On the day after the tragedy in Lafayette last week, Governor Bobby Jindal insisted on being non-political. According to reporting by Julia O’Donoghue for Nola.com / The Times-Picayune when asked about gun control laws Jindal responded: "I'm sure folks will try to score political points off this tragedy… It hasn't even been 24 hours. Let's focus on these families." When pressed about the issue, Jindal said, "You can ask as many times as you want. My answer is not changing … You can ask these questions in a couple of days. I'm not going anywhere. I'm happy to talk politics, but not here, not now."

 

A couple of points:

1.) A cynical person might think that Jindal was being political the night of the shooting when he rushed to Lafayette and positioned himself among those officials being interviewed on TV. Here he had a chance to reach more of a national audience than was ever achieved in Iowa. Certainly it is not uncommon for governors to go to the site of disasters. They can provide information; they can be assuring. But this was not like a hurricane where road closings and evacuation routes are announced. The truth is, there was not much for him to say other than to bemoan the tragedy (which we all felt on our own), to announce full support from the state police (which they would have provided anyway) and to urge people to pray (which is a deeply personal decision usually determined without prompting from a governor).

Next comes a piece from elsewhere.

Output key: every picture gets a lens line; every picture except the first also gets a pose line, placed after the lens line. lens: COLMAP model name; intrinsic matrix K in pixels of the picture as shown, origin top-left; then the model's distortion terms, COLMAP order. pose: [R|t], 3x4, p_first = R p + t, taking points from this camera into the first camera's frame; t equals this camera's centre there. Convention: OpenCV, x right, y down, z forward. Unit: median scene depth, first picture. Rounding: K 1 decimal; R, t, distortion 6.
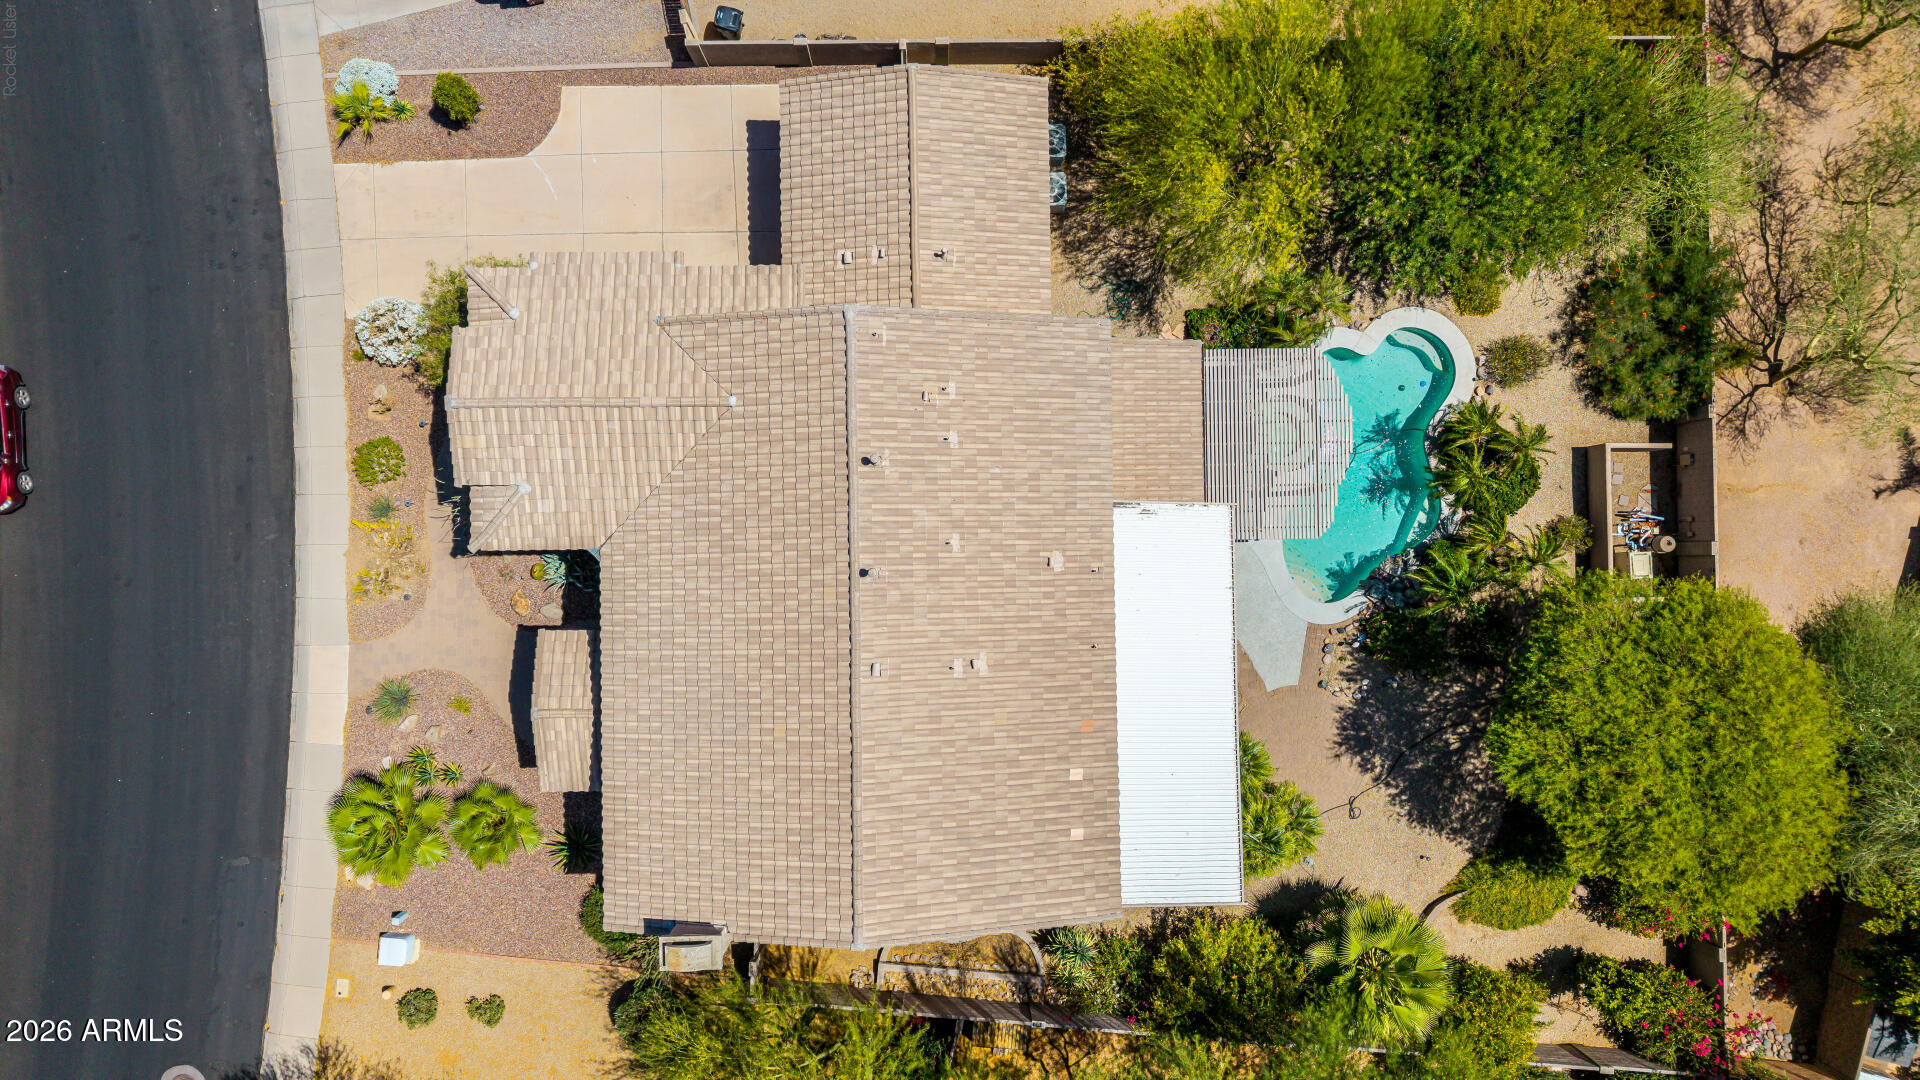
lens RADIAL K [[1271.4, 0, 960.8], [0, 1271.4, 549.5], [0, 0, 1]] dist [0.062011, -0.070275]
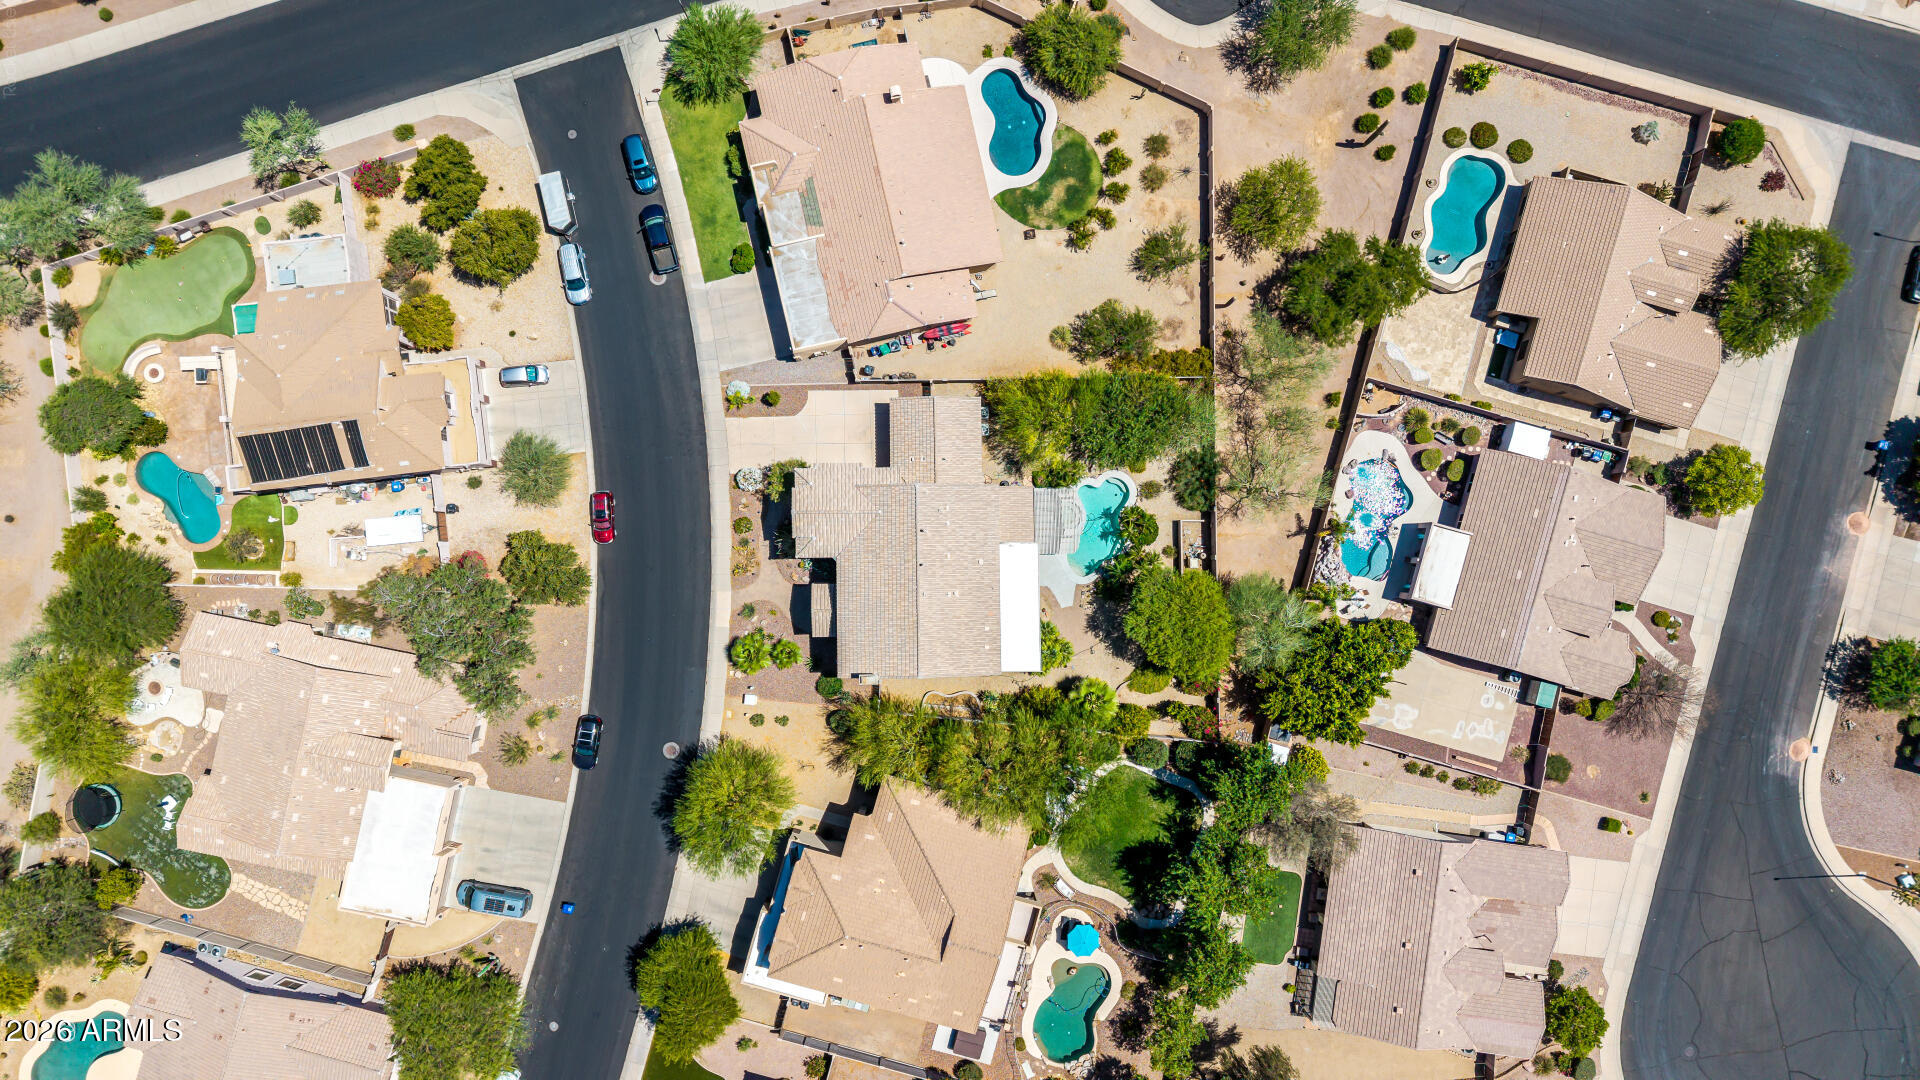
lens RADIAL K [[1271.4, 0, 960.8], [0, 1271.4, 549.5], [0, 0, 1]] dist [0.062011, -0.070275]
pose [[0.999998, 0.001683, 0.000975, 0.018122], [-0.001682, 0.999998, -0.000772, -0.014892], [-0.000976, 0.000770, 0.999999, -1.770988]]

By visiting the hospital and site of the crime, Jindal was given a chance to act gubernatorial which, a cynical person might say, is great politics – an opportunity to shun annoying issues and appear as the concerned father figure.  Again though, I caution, that is just being cynical.

2.) Why is talking about a major public issue such as gun regulation dismissed as “politics?” It is a topic that has been debated since the nation was founded, and there is still not a good answer. If advocating stronger gun laws is politics, it is bad politics. Those who take such a position will get clobbered in a state that cherishes its firepower. Still, couldn’t it be discussed?     

Another issue that the Lafayette incident raises is mental health. Is it “politics” to discuss that, too? Don’t we need to learn more about how a loner with such apparent problems could create so much horror?

 

In this a statewide election year, gun regulation will NOT be an issue. None of the candidates will touch it. Nothing will change. But rather than our non-political governor dismissing the issue as “politics," it might have been statesmanlike if he would have conceded that Charleston, Chattanooga and now Lafayette raise questions – and while he remains firm in opposing gun laws, we owe it to our people to examine the status quo with an open mind. Maybe there are some answers waiting to be discovered.

 Or maybe the leadership will come from the governor of the next state where there is a mass shooting.

I pray that that incident never happens.